How CASB Addresses Security Policy Concerns
Last week I wrote about the common security challenges that CISOs are confronted with. The decentralization of IT and increased cloud adoption, raises questions about security on a cloud service provider’s infrastructure. Who (or what technology) can ensure enterprise-grade security policies that we had on-premise for years? That’s where CASB or Cloud Access Security Broker comes in. It addresses many of the security challenges that I wrote about in last week’s post.
– Brian Pereira, Digital Creed
Designed by macrovector / Freepik
What is CASB?
CASB is a term coined by Gartner in 2012. The Gartner definition says CASBs are on-premises, or cloud-based security policy enforcement points, placed between cloud service consumers and cloud service providers to combine and interject enterprise security policies as the cloud-based resources are accessed. CASBs consolidate multiple types of security policy enforcement.
According to Tech Target, CASB is a software tool or service that sits between an organization’s on-premises infrastructure and a cloud provider’s infrastructure. CASBs are available as both an on-premises or cloud-based software as well as a service.
CASB acts as a gatekeeper, allowing organizations to extend the reach of their security policies beyond their own infrastructure.
In my last post I wrote about users increasingly accessing enterprise SaaS based applications directly from the cloud. And the need to bypass the need for the user to go to the data center first at the HQ (backhauling) and then re-route the access request to the cloud.
Well, with CASB, the security policy concerns are now addressed. The security policies include authentication, single sign-on, authorization, credential mapping, device profiling, encryption, tokenization, logging, alerting, malware detection/prevention and so on.
CASBs ensure that network traffic between on-premises devices and the cloud provider complies with an organization’s security policies.
According to Tech Target, CASBs use autodiscovery to identify cloud applications in use and identify high-risk applications, high-risk users and other key risk factors. Cloud access security brokers may enforce a number of different security access controls, including encryption and device profiling. They may also provide other services such as credential mapping when single sign-on is not available.
Identity and access management has become so important these days, because users, devices, applications and workloads are everywhere. A CISO needs visibility into all this and CASB can offer this visibility.
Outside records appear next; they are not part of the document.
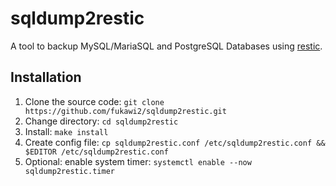 # sqldump2restic

A tool to backup MySQL/MariaSQL and PostgreSQL Databases using [restic](https://restic.net).

## Installation

1. Clone the source code: `git clone https://github.com/fukawi2/sqldump2restic.git`
2. Change directory: `cd sqldump2restic`
3. Install: `make install`
4. Create config file: `cp sqldump2restic.conf /etc/sqldump2restic.conf && $EDITOR /etc/sqldump2restic.conf`
5. Optional: enable system timer: `systemctl enable --now sqldump2restic.timer`
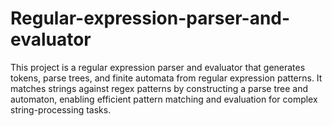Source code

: # Regular-expression-parser-and-evaluator
This project is a regular expression parser and evaluator that generates tokens, parse trees, and finite automata from regular expression patterns. It matches strings against regex patterns by constructing a parse tree and automaton, enabling efficient pattern matching and evaluation for complex string-processing tasks.
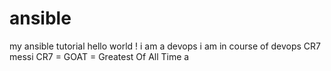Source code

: # ansible
my ansible tutorial
hello world !
i am a devops
i am in course of devops
CR7
messi
CR7 = GOAT = Greatest Of All Time
a
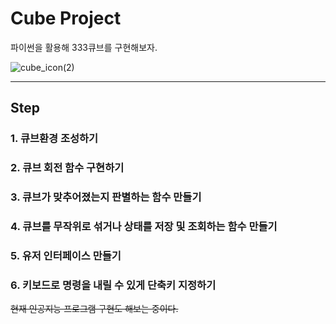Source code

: # Cube Project

파이썬을 활용해 333큐브를 구현해보자.

![cube_icon(2)](https://user-images.githubusercontent.com/105290026/167754653-d2495dfd-9200-4616-984c-40df1d1a08da.png)

---
## Step
### 1. 큐브환경 조성하기
### 2. 큐브 회전 함수 구현하기
### 3. 큐브가 맞추어졌는지 판별하는 함수 만들기
### 4. 큐브를 무작위로 섞거나 상태를 저장 및 조회하는 함수 만들기
### 5. 유저 인터페이스 만들기
### 6. 키보드로 명령을 내릴 수 있게 단축키 지정하기
~~현재 인공지능 프로그램 구현도 해보는 중이다.~~
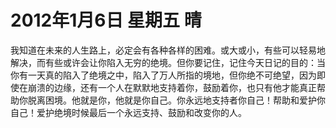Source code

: # 2012年1月6日 星期五 晴

我知道在未来的人生路上，必定会有各种各样的困难。或大或小，有些可以轻易地解决，而有些或许会让你陷入无穷的绝境。但你要记住，记住今天日记的目的：当你有一天真的陷入了绝境之中，陷入了万人所指的境地，但你绝不可绝望，因为即使在崩溃的边缘，还有一个人在默默地支持着你，鼓励着你，也只有他才能真正帮助你脱离困境。他就是你，他就是你自己。你永远地支持者你自己！帮助和爱护你自己！爱护绝境时候最后一个永远支持、鼓励和改变你的人。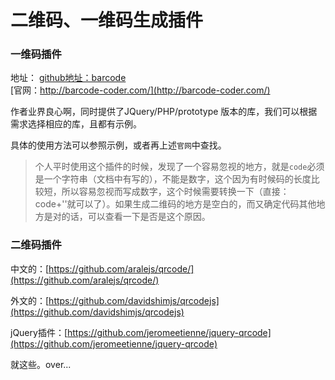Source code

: # 二维码、一维码生成插件

### 一维码插件
地址：
[github地址：barcode](https://github.com/jbdemonte/barcode)<br>
[官网：http://barcode-coder.com/](http://barcode-coder.com/)<br>

作者业界良心啊，同时提供了JQuery/PHP/prototype 版本的库，我们可以根据需求选择相应的库，且都有示例。<br>

具体的使用方法可以参照示例，或者再上述`官网`中查找。

>个人平时使用这个插件的时候，发现了一个容易忽视的地方，就是`code`必须是一个字符串（文档中有写的），不能是数字，这个因为有时候码的长度比较短，所以容易忽视而写成数字，这个时候需要转换一下（直接：code+''就可以了）。如果生成二维码的地方是空白的，而又确定代码其他地方是对的话，可以查看一下是否是这个原因。

### 二维码插件
中文的：[https://github.com/aralejs/qrcode/](https://github.com/aralejs/qrcode/)<br>

外文的：[https://github.com/davidshimjs/qrcodejs](https://github.com/davidshimjs/qrcodejs)<br>

jQuery插件：[https://github.com/jeromeetienne/jquery-qrcode](https://github.com/jeromeetienne/jquery-qrcode)<br>

就这些。over...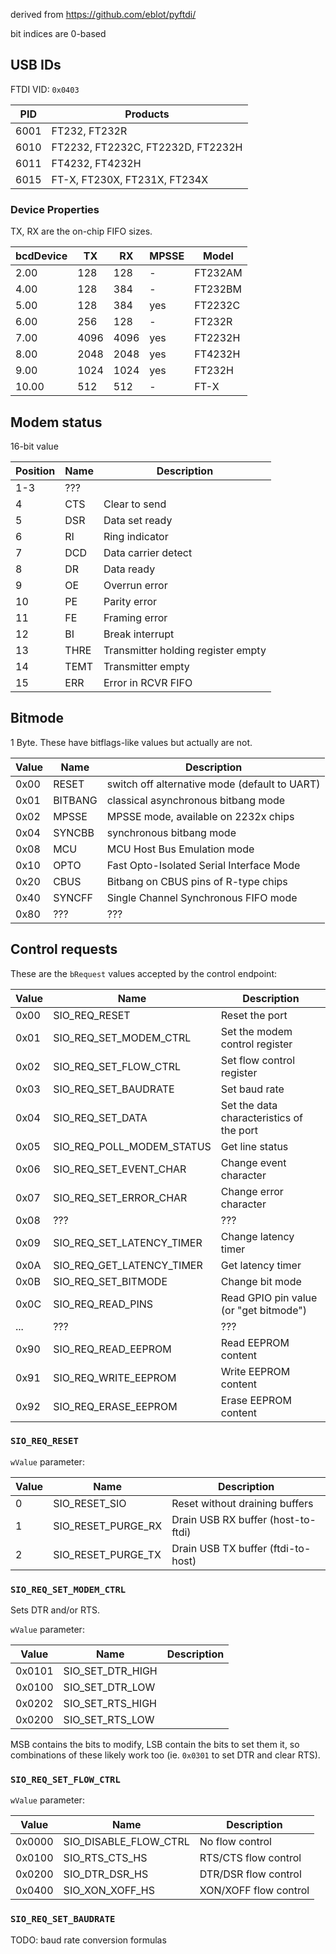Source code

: derived from https://github.com/eblot/pyftdi/

bit indices are 0-based

## USB IDs

FTDI VID: `0x0403`

 PID | Products
-----|----------
6001 | FT232, FT232R
6010 | FT2232, FT2232C, FT2232D, FT2232H
6011 | FT4232, FT4232H
6015 | FT-X, FT230X, FT231X, FT234X

### Device Properties

TX, RX are the on-chip FIFO sizes.

 bcdDevice |  TX  |  RX  | MPSSE | Model
-----------|------|------|-------|-------
 2.00      |  128 |  128 | -     | FT232AM
 4.00      |  128 |  384 | -     | FT232BM
 5.00      |  128 |  384 | yes   | FT2232C
 6.00      |  256 |  128 | -     | FT232R
 7.00      | 4096 | 4096 | yes   | FT2232H
 8.00      | 2048 | 2048 | yes   | FT4232H
 9.00      | 1024 | 1024 | yes   | FT232H
10.00      |  512 |  512 | -     | FT-X

## Modem status

16-bit value

Position | Name | Description
---------|------|------------
1-3      | ???  |
4        | CTS  | Clear to send
5        | DSR  | Data set ready
6        | RI   | Ring indicator
7        | DCD  | Data carrier detect
8        | DR   | Data ready
9        | OE   | Overrun error
10       | PE   | Parity error
11       | FE   | Framing error
12       | BI   | Break interrupt
13       | THRE | Transmitter holding register empty
14       | TEMT | Transmitter empty
15       | ERR  | Error in RCVR FIFO

## Bitmode

1 Byte. These have bitflags-like values but actually are not.

Value |  Name   | Description
------|---------|------------
 0x00 | RESET   | switch off alternative mode (default to UART)
 0x01 | BITBANG | classical asynchronous bitbang mode
 0x02 | MPSSE   | MPSSE mode, available on 2232x chips
 0x04 | SYNCBB  | synchronous bitbang mode
 0x08 | MCU     | MCU Host Bus Emulation mode
 0x10 | OPTO    | Fast Opto-Isolated Serial Interface Mode
 0x20 | CBUS    | Bitbang on CBUS pins of R-type chips
 0x40 | SYNCFF  | Single Channel Synchronous FIFO mode
 0x80 | ???     | ???

## Control requests

These are the `bRequest` values accepted by the control endpoint:

Value |           Name            | Description
------|---------------------------|-------------
 0x00 | SIO_REQ_RESET             | Reset the port
 0x01 | SIO_REQ_SET_MODEM_CTRL    | Set the modem control register
 0x02 | SIO_REQ_SET_FLOW_CTRL     | Set flow control register
 0x03 | SIO_REQ_SET_BAUDRATE      | Set baud rate
 0x04 | SIO_REQ_SET_DATA          | Set the data characteristics of the port
 0x05 | SIO_REQ_POLL_MODEM_STATUS | Get line status
 0x06 | SIO_REQ_SET_EVENT_CHAR    | Change event character
 0x07 | SIO_REQ_SET_ERROR_CHAR    | Change error character
 0x08 | ???                       | ???
 0x09 | SIO_REQ_SET_LATENCY_TIMER | Change latency timer
 0x0A | SIO_REQ_GET_LATENCY_TIMER | Get latency timer
 0x0B | SIO_REQ_SET_BITMODE       | Change bit mode
 0x0C | SIO_REQ_READ_PINS         | Read GPIO pin value (or "get bitmode")
  ... | ???                       | ???
 0x90 | SIO_REQ_READ_EEPROM       | Read EEPROM content
 0x91 | SIO_REQ_WRITE_EEPROM      | Write EEPROM content
 0x92 | SIO_REQ_ERASE_EEPROM      | Erase EEPROM content

### `SIO_REQ_RESET`

`wValue` parameter:

Value | Name | Description
------|------|-----------
0     | SIO_RESET_SIO | Reset without draining buffers
1     | SIO_RESET_PURGE_RX | Drain USB RX buffer (host-to-ftdi)
2     | SIO_RESET_PURGE_TX | Drain USB TX buffer (ftdi-to-host)

### `SIO_REQ_SET_MODEM_CTRL`

Sets DTR and/or RTS.

`wValue` parameter:

 Value |       Name       | Description
-------|------------------|------------
0x0101 | SIO_SET_DTR_HIGH |
0x0100 | SIO_SET_DTR_LOW  |
0x0202 | SIO_SET_RTS_HIGH |
0x0200 | SIO_SET_RTS_LOW  |

MSB contains the bits to modify, LSB contain the bits to set them it, so combinations of these likely work too (ie. `0x0301` to set DTR and clear RTS).

### `SIO_REQ_SET_FLOW_CTRL`

`wValue` parameter:

 Value |         Name          | Description
-------|-----------------------|----------
0x0000 | SIO_DISABLE_FLOW_CTRL | No flow control
0x0100 | SIO_RTS_CTS_HS        | RTS/CTS flow control
0x0200 | SIO_DTR_DSR_HS        | DTR/DSR flow control
0x0400 | SIO_XON_XOFF_HS       | XON/XOFF flow control

### `SIO_REQ_SET_BAUDRATE`

TODO: baud rate conversion formulas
CASBs include firewalls (network level) and Web Application Firewalls (application level) that inspect packets and look for/ block malware.
Additionally, CASBs also address data loss prevention or DLP to ensure that users do not transfer data outside their organization (data leakage).
Organizations are increasingly adopting CASB to address cloud service risks, enforce security policies, and comply with regulations, even when cloud services are beyond their perimeter and out of their direct control.